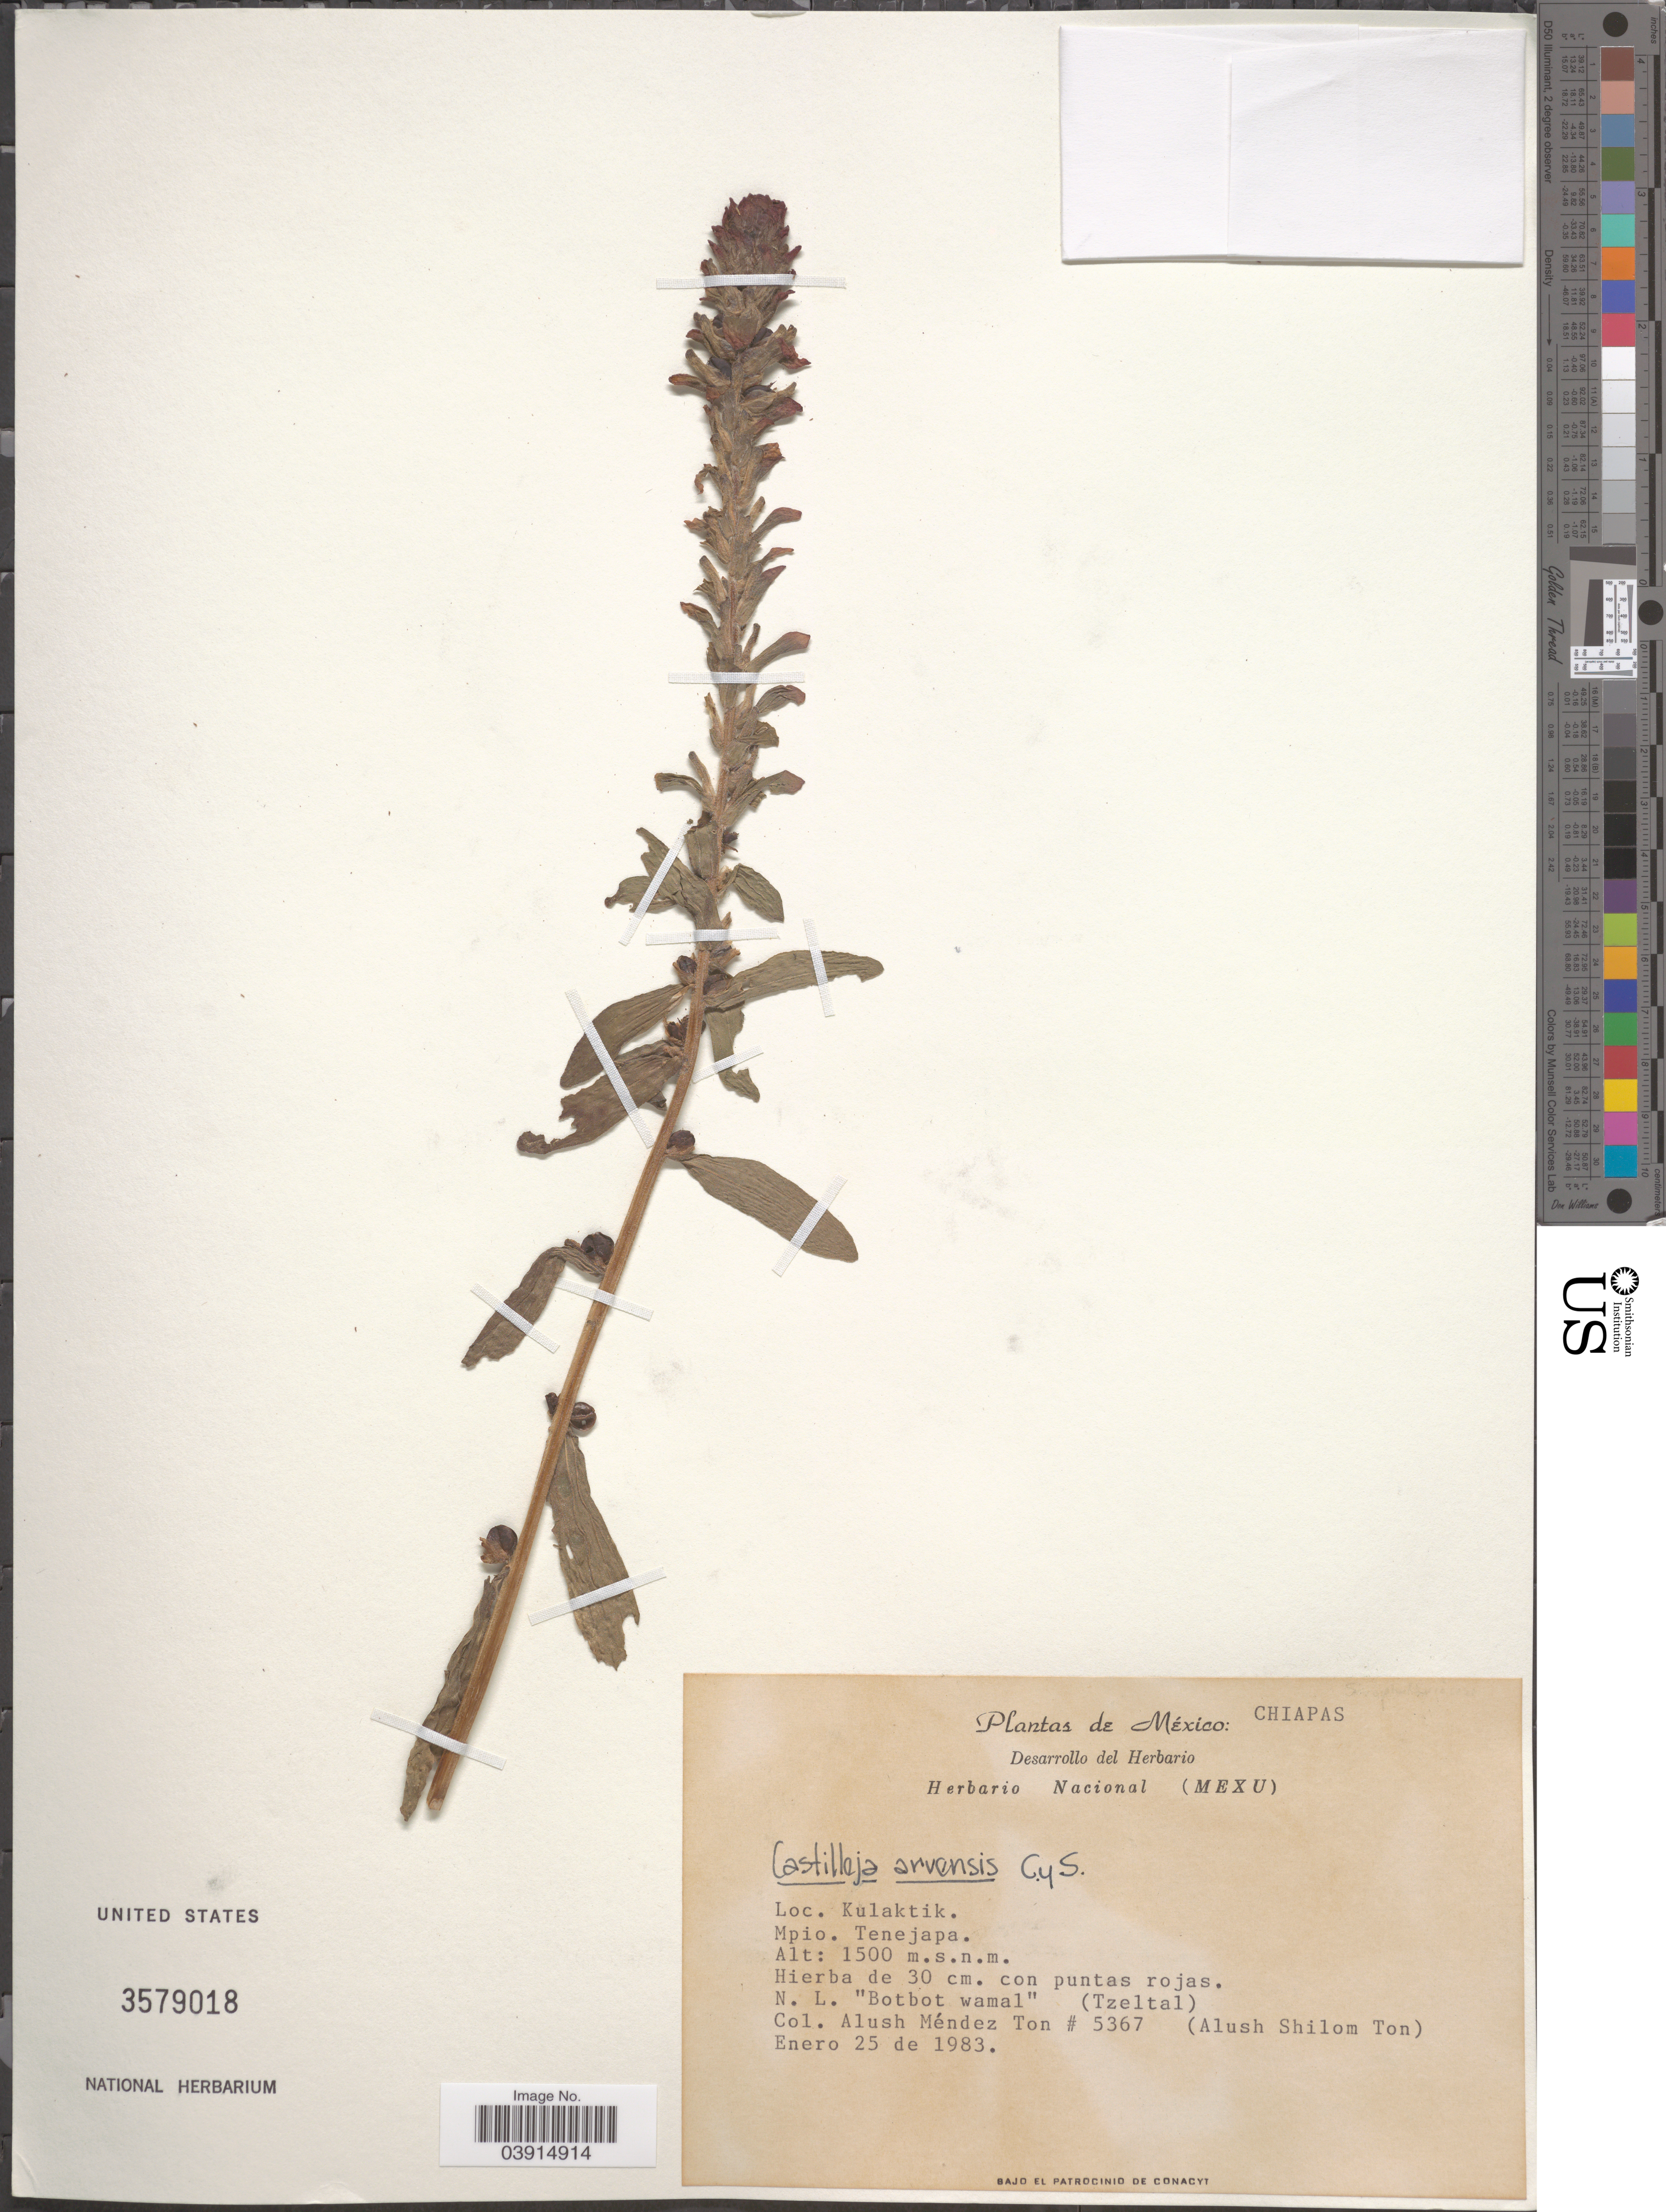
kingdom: Plantae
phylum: Tracheophyta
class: Magnoliopsida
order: Lamiales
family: Orobanchaceae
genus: Castilleja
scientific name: Castilleja arvensis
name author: Schltdl. & Cham.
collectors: A. Méndez Ton & A. S. Ton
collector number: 5367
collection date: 1983-01-25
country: Mexico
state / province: Chiapas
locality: Kulaktik. Mpio. Tenejapa.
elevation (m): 1500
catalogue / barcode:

[Task details]
Rewrite the records with "locality" changed to "site" and everything else left the same. Omit the pictures.

[Exercise result]
kingdom: Plantae
phylum: Tracheophyta
class: Magnoliopsida
order: Lamiales
family: Orobanchaceae
genus: Castilleja
scientific name: Castilleja arvensis
name author: Schltdl. & Cham.
collectors: A. Méndez Ton & A. S. Ton
collector number: 5367
collection date: 1983-01-25
country: Mexico
state / province: Chiapas
site: Kulaktik. Mpio. Tenejapa.
elevation (m): 1500
catalogue / barcode:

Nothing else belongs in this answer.